═════ DATASET RECORDS
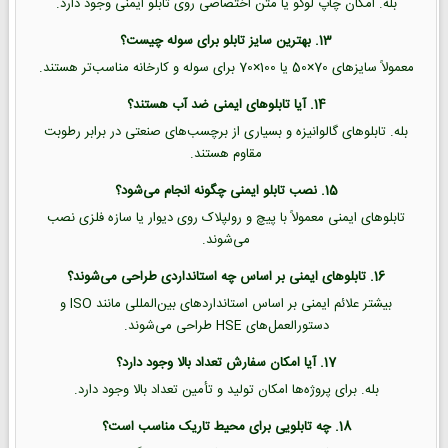
بله. امکان چاپ لوگو یا متن اختصاصی روی تابلو ایمنی وجود دارد.
13. بهترین سایز تابلو برای سوله چیست؟
معمولاً سایزهای 70×50 یا 100×70 برای سوله و کارخانه مناسب‌تر هستند.
14. آیا تابلوهای ایمنی ضد آب هستند؟
بله. تابلوهای گالوانیزه و بسیاری از برچسب‌های صنعتی در برابر رطوبت
مقاوم هستند.
15. نصب تابلو ایمنی چگونه انجام می‌شود؟
تابلوهای ایمنی معمولاً با پیچ و رولپلاک روی دیوار یا سازه فلزی نصب
می‌شوند.
16. تابلوهای ایمنی بر اساس چه استانداردی طراحی می‌شوند؟
بیشتر علائم ایمنی بر اساس استانداردهای بین‌المللی مانند ISO و
دستورالعمل‌های HSE طراحی می‌شوند.
17. آیا امکان سفارش تعداد بالا وجود دارد؟
بله. برای پروژه‌ها امکان تولید و تأمین تعداد بالا وجود دارد.
18. چه تابلویی برای محیط تاریک مناسب است؟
══════════
**YOUR INSTRUCTIONS:**
Find the lines of the material that contain the word "طراحی" and report only how many there are.

**RESULT BELOW:**
2